Unter Berücksichtigung der Gütersteuern und -subventionen kann das reale Bruttoinlandsprodukt als Summe der sektoralen Bruttowertschöpfung abgeleitet werden. Während bei der Schätzung der Bruttowertschöpfung für das produzierende Gewerbe und das Baugewerbe sowie für den Handel und das Gastgewerbe auf Indikatoren zurückgegriffen werden kann, liegen für die Dienstleistungsbereiche wenige aktuelle Informationen vor. Die Bruttowertschöpfung wird hier mithilfe autoregressiver Funktionen geschätzt, und das Ergebnis wird in eine saison- und kalenderbereinigte Entwicklung übersetzt.

Mit dem verwendeten Ansatz wird also die Wachstumsrate des realen Bruttoinlandsprodukts auf Basis von Indikatoren geschätzt.

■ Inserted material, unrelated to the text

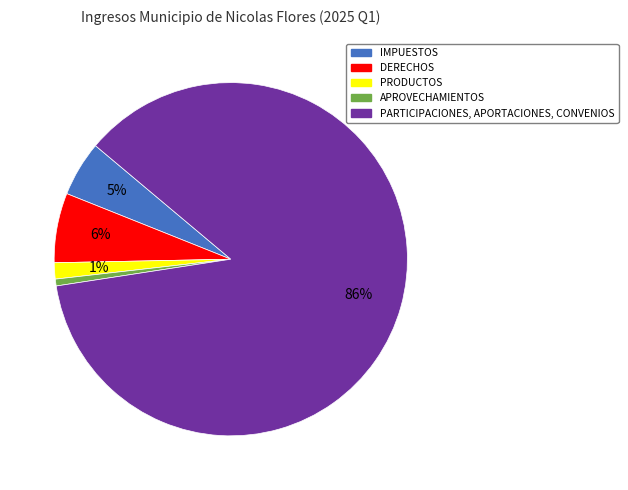

The IMPUESTOS slice represents 1% of the pie. True or false?

False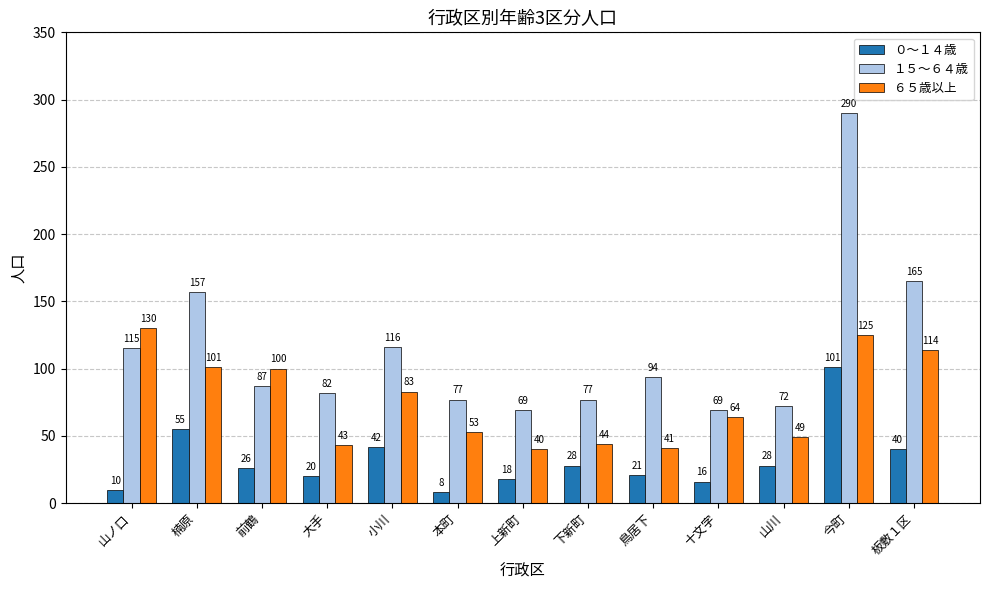

Rank the series by their maximum value, from highest to lowest.

１５～６４歳, ６５歳以上, ０～１４歳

Dabei fließen die für das jeweilige Quartal vorhandenen monatlichen Werte der relevanten Indikatoren ein. Die für das Quartal noch nicht vorliegenden Monatswerte werden mithilfe von ökonometrischen Gleichungen geschätzt.

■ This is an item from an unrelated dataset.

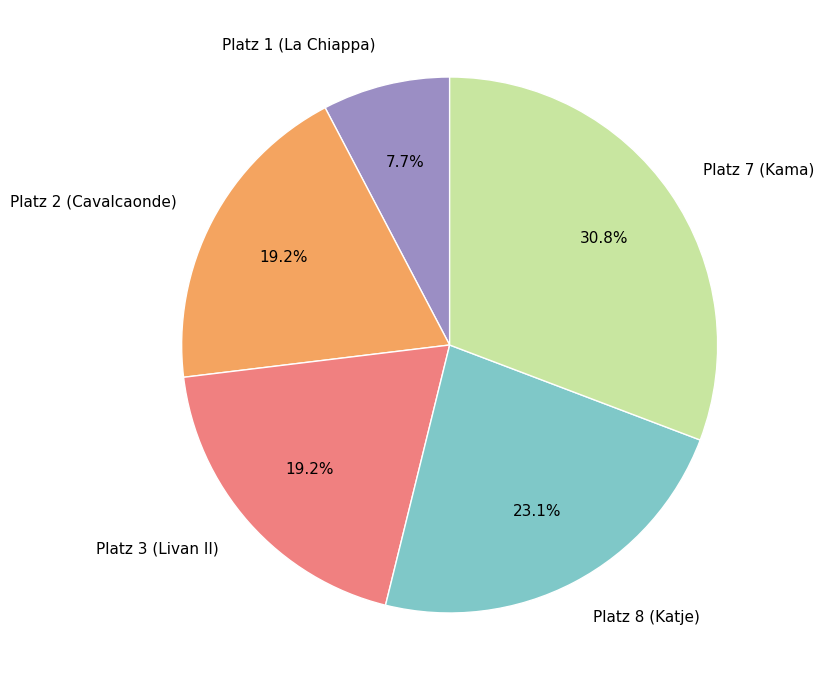

How many segments does this pie chart have?

5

Bei der monatlichen Schätzung des DIW-Konjunkturbarometers fließen folgende Indikatoren ein:


Produktionsindizes

  • Verarbeitendes Gewerbe
  • Energieversorgung
  • Bergbau, Steine Erden
  • Bauhauptgewerbe


Umsatzindizes

  • Ausbaugewerbe (vierteljährlich)
  • Reale Einzelhandelsumsätze
  • Großhandelsumsatz
  • Realer Umsatz im Gastgewerbe
  • Investitionsgütergewerbe, Umsatz Inland


Auftragseingänge

  • Verarbeitendes Gewerbe
  • Investitionsgütergewerbe


Andere Indikatoren

  • Neuzulassungen von Kraftfahrzeugen
  • Großhandelspreise
  • ifo-Variable Geschäftserwartungen
  • Kassenmäßige Einnahmen bei der Mineralöl- und Umsatzsteuer


Bei Veröffentlichung eines neuen offiziellen Monatswertes von im Modell verwendeten Indikatoren wird eine Neuschätzung vorgenommen. In der Regel werden bei jeder Veröffentlichung eines neuen Monatswertes vom Statistischen Bundesamt auch die zurückliegenden Werte revidiert, wodurch sich dann auch Abweichungen beim DIW-Konjunkturbarometer zu den vorangegangenen Schätzungen ergeben können. Grundsätzlich erlaubt diese Vorgehensweise eine kontinuierliche Aktualisierung der für die gesamtwirtschaftliche Entwicklung wichtigen Einflüsse. Das Resultat ist ein Konjunkturbarometer, das die aktuellen Tendenzen zeitnah widerspiegelt. Zusätzlich zu den ökonometrischen Berechnungen findet auch eine iterativ-analytische Überprüfung der erzielten Ergebnisse statt. Sie werden auf Konsistenz geprüft, indem Größen wie die Lagerbestandsveränderung ermittelt werden, die sich als Residuum zwischen den Komponenten der Verwendungsseite und dem Bruttoinlandsprodukt ergeben. Dies könnte auch zu einer Neujustierung der Einzelgleichungen führen. In vierteljährlichen Abständen wird darüber hinaus in den Wochenberichten des DIW Berlin ein Konjunkturbericht erscheinen, in dem die gesamtwirtschaftliche Entwicklung weiterhin differenzierter dargestellt wird.


Fußnoten

**) Vgl. Karin Müller-Krumholz: The system of national accounts as compiled by the German Institute for Economic Research (DIW Ber-lin): The quarterly data and their statistical basis. In: Allgemeines Sta-tistisches Archiv 2001, Bd. 85 (2), S. 348-362.

***) Vgl. Andreas Cors und Vladimir Kouzine: An approach for timely estimations of the German GDP. In: Allgemeines Statistisches Archiv 2003; Bd. 87 (2), S. 201-220.